Ce travail portant sur l’expérience de la maladie par les enfants, ces derniers ont été au cœur du dispositif méthodologique. Après avoir réalisé des entretiens avec les parents et obtenu leur aval, des entretiens ont ainsi été réalisés avec trente-neuf enfants vivant avec le VIH âgés de plus de sept ans. Parmi ceux-ci, trente-cinq vivaient avec au moins un membre de leur famille, un était pris en charge dans une institution, et un autre était placé dans une famille d’accueil. Seize enfants étaient orphelins de père et de mère, onze étaient orphelins de père, un orphelin de mère. Les enfants et adolescents rencontrés étaient âgés de sept à dix-neuf ans, avec un âge moyen de 11,6 ans. Onze de ces enfants avaient moins de dix ans au moment de notre premier entretien, quinze avaient entre onze et quatorze ans et treize avaient entre quinze et dix-neuf ans.

Concernant le genre, le groupe d’enfants était composé de vingt-trois filles et seize garçons. La majorité des enfants a été infectée par la voie maternelle, un enfant ayant un mode de transmission indéterminé, tandis que quatre des jeunes filles ont été infectées par la voie sexuelle. Ceci explique la raison pour laquelle le nombre de filles est supérieur au nombre de garçons, sachant que d’une façon générale, la file active de l’hôpital pédiatrique comprenait un nombre de filles et de garçons équivalent. Concernant leur prise en charge thérapeutique, trente-deux étaient sous traitement antirétroviral au moment de l’enquête, six étaient sous traitement prophylactique au cotrimoxazole39. Un enfant en rupture de suivi, était sans traitement. D’un point de vue scolaire, trente-deux enfants étaient scolarisés, souvent grâce au soutien financier des associations. Un adolescent de quatorze ans était en formation scolaire, et un de dix-huit ayant achevé sa formation de menuisier recherchait un emploi. Trois adolescents étaient déscolarisés en raison de leur état de santé, tandis que trois autres adolescents n’étaient pas scolarisés. Il est à noter que deux de ces adolescents sont des adolescentes infectées par la voie sexuelle et qui n’étaient pas scolarisées au moment de la découverte de leur statut.

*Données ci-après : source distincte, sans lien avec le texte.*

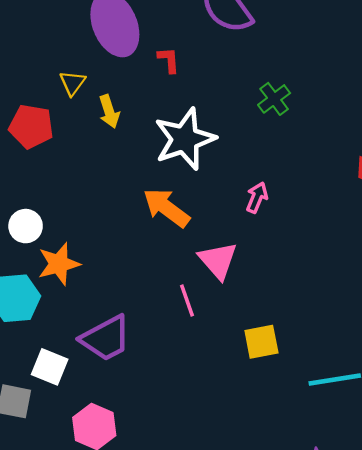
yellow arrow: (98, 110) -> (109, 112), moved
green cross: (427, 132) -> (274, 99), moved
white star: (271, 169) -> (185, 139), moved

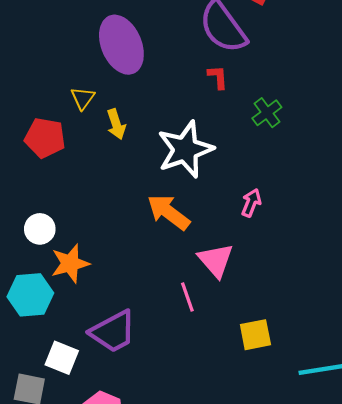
red L-shape: (169, 60) -> (218, 77), moved

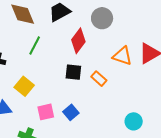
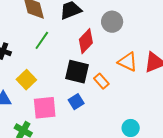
black square: (73, 72) -> (77, 72), size x1.4
pink square: (46, 112) -> (45, 108), size x1.4
blue square: (71, 112) -> (76, 102), moved

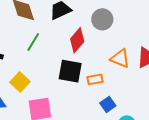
orange rectangle: (101, 81) -> (95, 79), turned -56
blue square: (76, 102) -> (108, 104), moved

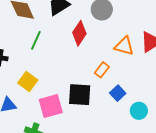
black square: (70, 71) -> (80, 95), moved
orange rectangle: (95, 79) -> (102, 70), turned -35

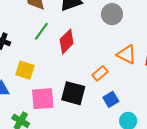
red diamond: (79, 33) -> (67, 41), moved
yellow square: (28, 82) -> (25, 70), turned -30

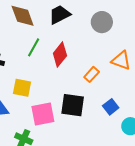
orange rectangle: (100, 73) -> (92, 74), moved

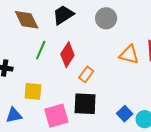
orange rectangle: (92, 74) -> (86, 74), moved
blue square: (111, 107) -> (125, 114), moved

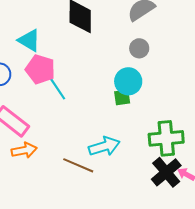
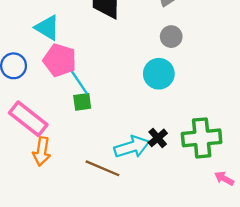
green square: (122, 97) -> (82, 102), moved
orange arrow: (24, 150) -> (42, 151), turned 110
black cross: (166, 172) -> (158, 138), moved, size x0.6

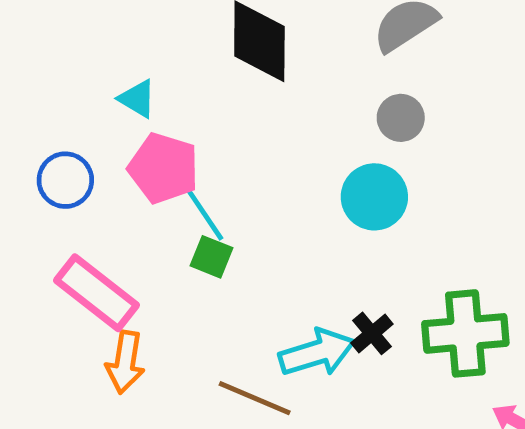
cyan triangle: (47, 28) -> (137, 99), size x0.7
green square: (82, 102) -> (211, 257), turned 30

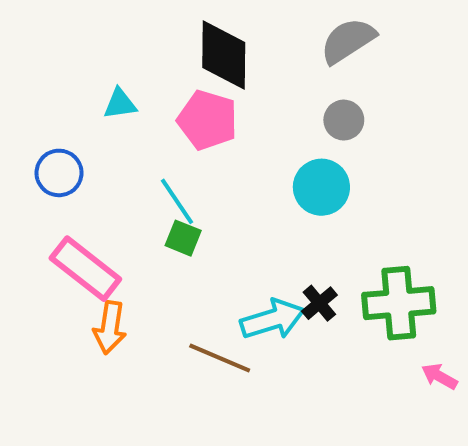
cyan triangle: (137, 99) -> (120, 104), turned -39
pink pentagon: (164, 168) -> (208, 120), moved

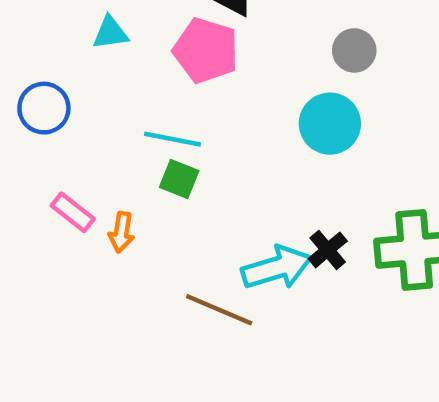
cyan line: (177, 201) -> (172, 139), turned -45
pink rectangle: (85, 269) -> (73, 212), size x0.6
orange arrow: (110, 328) -> (122, 232), moved, size x0.7

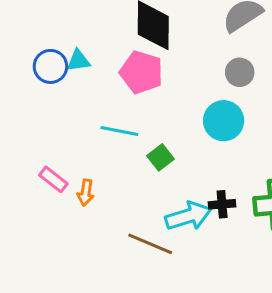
blue circle: (44, 108) -> (50, 66), moved
green square: (179, 179) -> (160, 157), moved, turned 30
black cross: (328, 250) -> (222, 204), turned 35

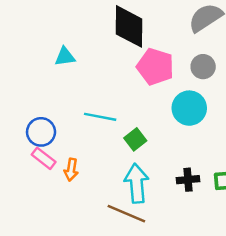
blue circle: (50, 66) -> (41, 132), moved
pink pentagon: (141, 72) -> (155, 67), moved
cyan arrow: (188, 216) -> (136, 183), moved, turned -78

Autre point important à souligner dans la présentation de l’échantillon des enfants rencontrés, vingt- vingt-sept enfants sur trente-neuf étaient informés de leur statut sérologique et trois avaient été partiellement informés (ie. le mot « sida » n’ayant pas été explicitement nommé). Neuf enfants n’étaient donc pas formellement informés de leur maladie. D’un point de vue épistémologique, la question de savoir si je devais réaliser des entretiens avec des enfants informés ou non de leur maladie s’est posée dès le début de l’enquête. Réaliser des entretiens avec des enfants non informés de leur maladie posait des problèmes d’ordre éthique et épistémologique faisant écho à la situation d’enquête décrite par Vidal à Abidjan dans les années 1990, dans le cadre de son étude sur les itinéraires thérapeutiques de patients

39 « Cotri » est le diminutif de cotrimoxazole, antibiotique communément utilisé de façon prophylactique dans la prise en charge des

personnes infectées par le VIH afin de prévenir des infections opportunistes comme la pneumocystose ou la toxoplasmose.